行動知覚:人間またはロボット運転手の意思確認。行動の知覚は、異常検出の問題である。したがって、例えば、1台の車両は、「フリップフロップ」していた場合、路面が証拠となる原因になることはなく、運転が直接の原因であることは明らかである。
・ 運転者の異常行動[飲酒運転または機器の故障]‐方向および速度(速度ベクトル)の微妙な横方向への変化(脱線)
o 検出:車両の半径方向に投影された長さのわずかな変化、および/または車両の後方と前方との速度の差[範囲が分解されている場合]、または上記の検出モダリティに対してSNR依存の範囲分解が不十分な場合の方位角重心の変化。
o 実用性:ロボットであれ人間であれ、異常な運転者は脅威的な運転者である。高度な警告は、回避的な自車の予防的な再計画を可能にする。
・ 「マクドナルドでの停止」 (自発的な脱線)‐方向および速度(方位速度ベクトル)の急速な横方向の変化(揺れ)。
o 検出:車両の半径方向に投影された長さのわずかな変化、および/または車両の後方と前方との速度の差[範囲が分解されている場合]、または上記の検出モダリティに対してSNR依存の範囲分解が不十分な場合の方位角重心の変化。

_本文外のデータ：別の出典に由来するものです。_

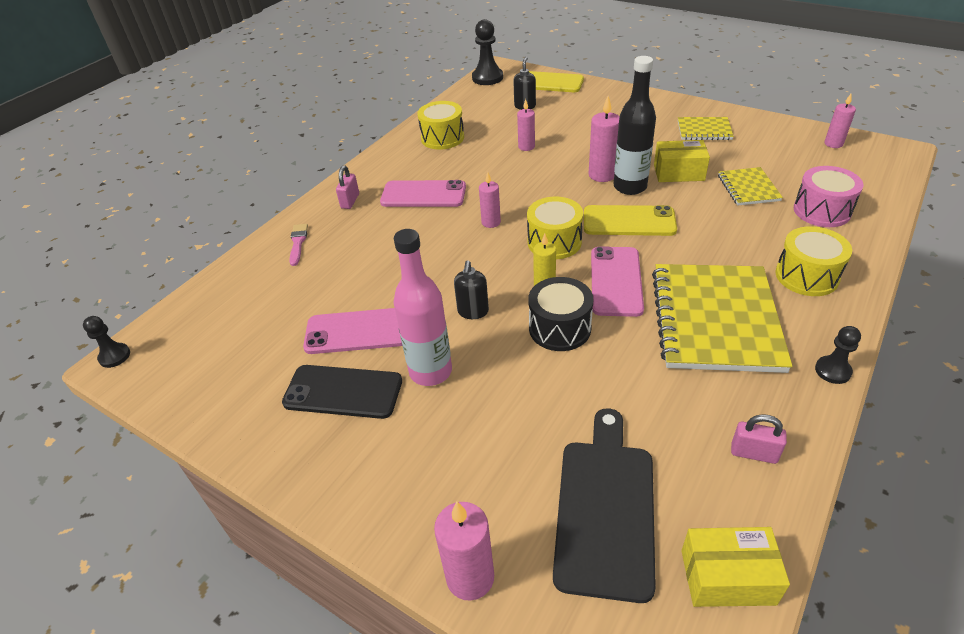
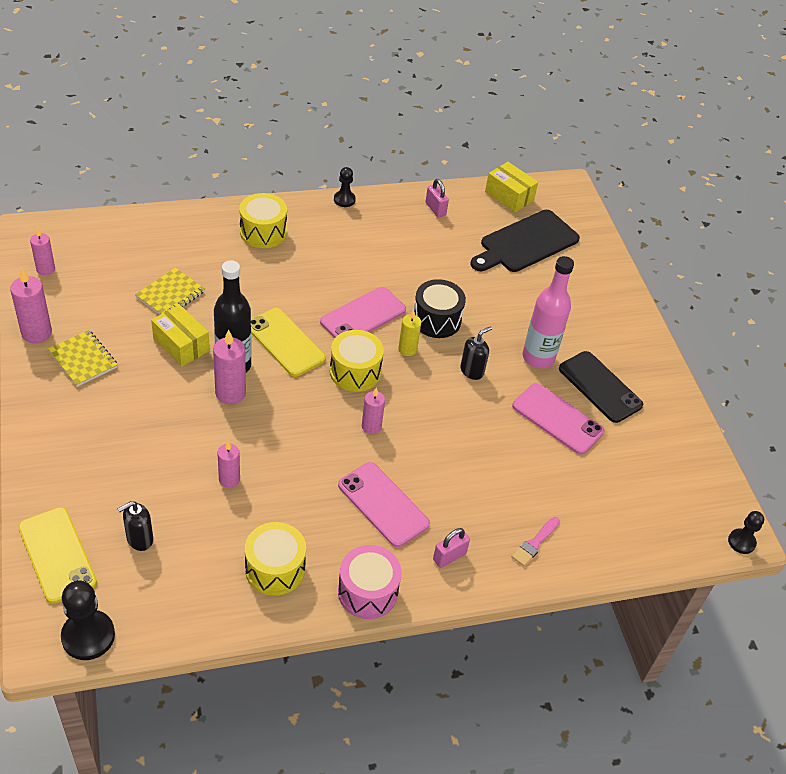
camera: 145 degrees left, 5 degrees up
pink candle [434,501,494,601] -> pink candle moved to [10,268,52,343]
yellow notebook [652,264,793,373] -> none
pink drum [794,166,863,227] -> pink drum moved to [338,545,402,619]

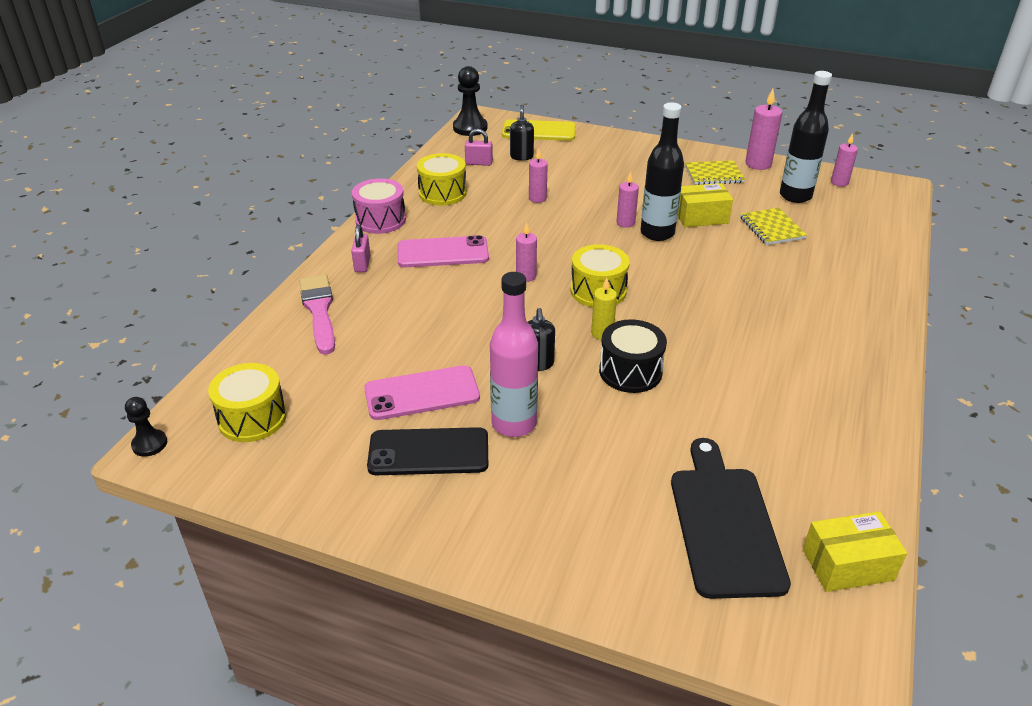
camera: 130 degrees right, 10 degrees down
pink candle [213,330,246,404] -> pink candle [616,171,639,228], size x0.65
yellow drum [239,193,287,248] -> yellow drum moved to [208,363,287,442]
yellow phone [251,308,326,377] -> none
pink phone [320,287,406,338] -> none
black pawn [334,167,356,207] -> none
pink padlock [426,179,449,218] -> pink padlock moved to [465,129,493,166]
pink brush [512,517,560,566] -> pink brush [299,274,335,355], size x1.78
none -> black bottle [780,71,832,203]

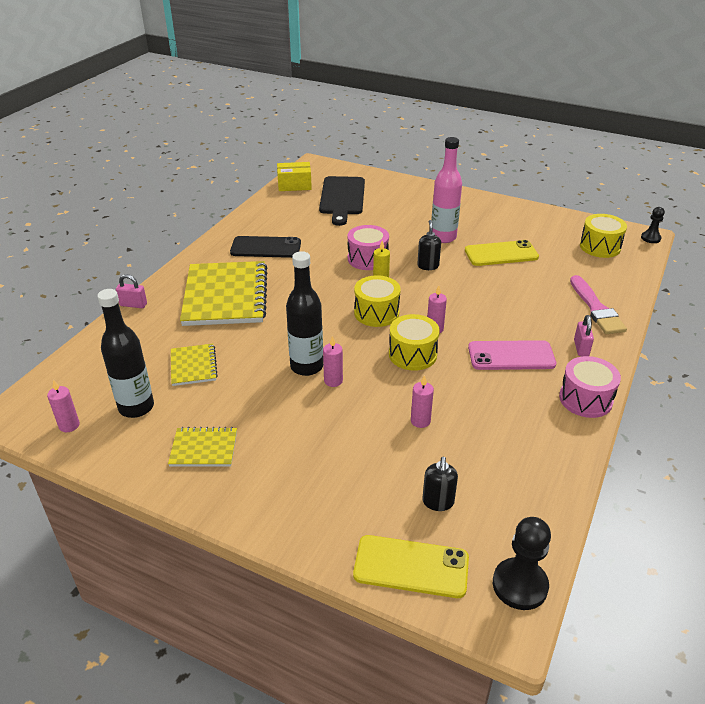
camera: 175 degrees left, 0 degrees up
pink phone [364,365,480,420] -> yellow phone [465,240,539,266]
black phone [367,427,488,475] -> black phone moved to [230,236,301,258]
yellow drum [417,153,467,206] -> yellow drum moved to [389,314,440,371]
pink padlock [465,129,493,166] -> pink padlock moved to [116,274,147,308]
black drum [599,319,667,393] -> pink drum [347,225,389,270]
yellow box [678,183,733,227] -> none
pink candle [745,89,782,170] -> none
none -> yellow notebook [180,261,268,326]

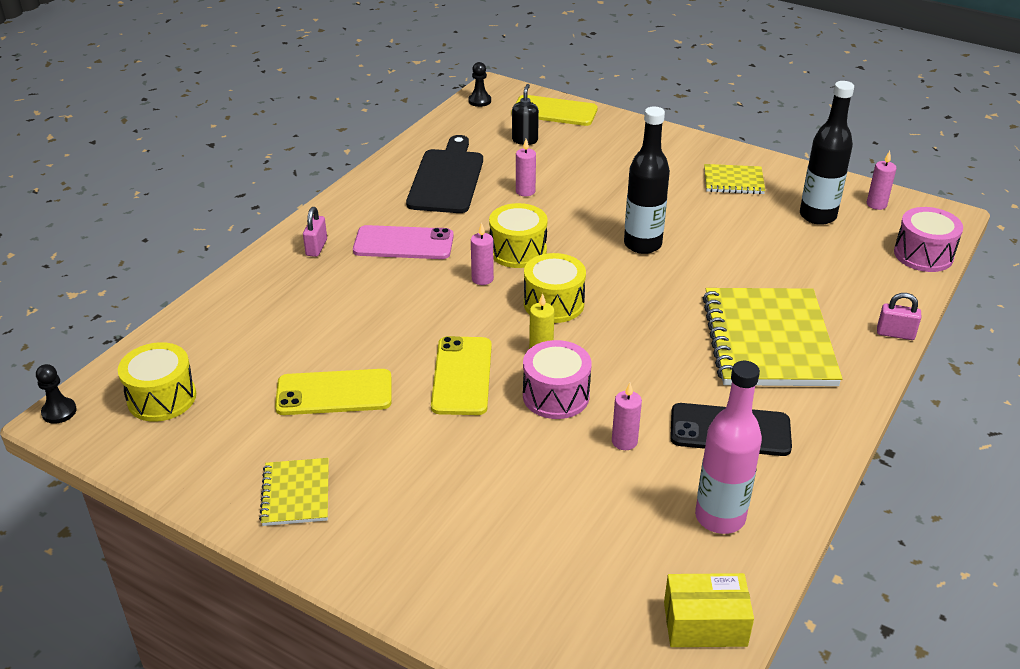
camera: 175 degrees left, 0 degrees up
yellow notebook [171,344,218,386] -> yellow notebook moved to [259,458,329,526]
black cutting board [319,176,365,226] -> black cutting board moved to [406,135,483,213]
pink candle [323,336,343,387] -> pink candle moved to [612,383,642,450]
black soap dispenser [417,220,441,270] -> yellow phone [431,336,492,415]
pink bottle [431,137,462,243] -> pink bottle moved to [695,361,762,534]
black pawn [493,517,551,610] -> black pawn [468,62,491,107], size x0.59
pink drum [559,356,621,418] -> pink drum moved to [894,207,963,272]
pink brush [570,275,627,334] -> none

o 実用性:当該迂回者を後回しにすることを回避する。
上記検出モードの様々な混合を含む追加の行動モード検出は、以下のものを含む。
・ 合流/車線変更/通過-微妙なまたは急速な加速を伴う微妙なまたは急速な横方向の方向転換。
・ 緊急制動‐Z軸(半径方向の)減速
・ 左旋回開始-旋回車線の手前で半径方向に減速する。
・ 黄信号での保護(黄色で飛び出す)-横方向への減速
・ ブレーキの故障による惰性走行(丘)-一定のベクトルでの徐々の加速(減速なし)。
【0132】
本発明をその例示的な実施形態に関連して上述してきたが、なおも本発明の範囲にある様々な修正がそれに対して行われる場合がある。本発明に対するそのような修正は、本明細書の教示を精査することで認識することが可能である。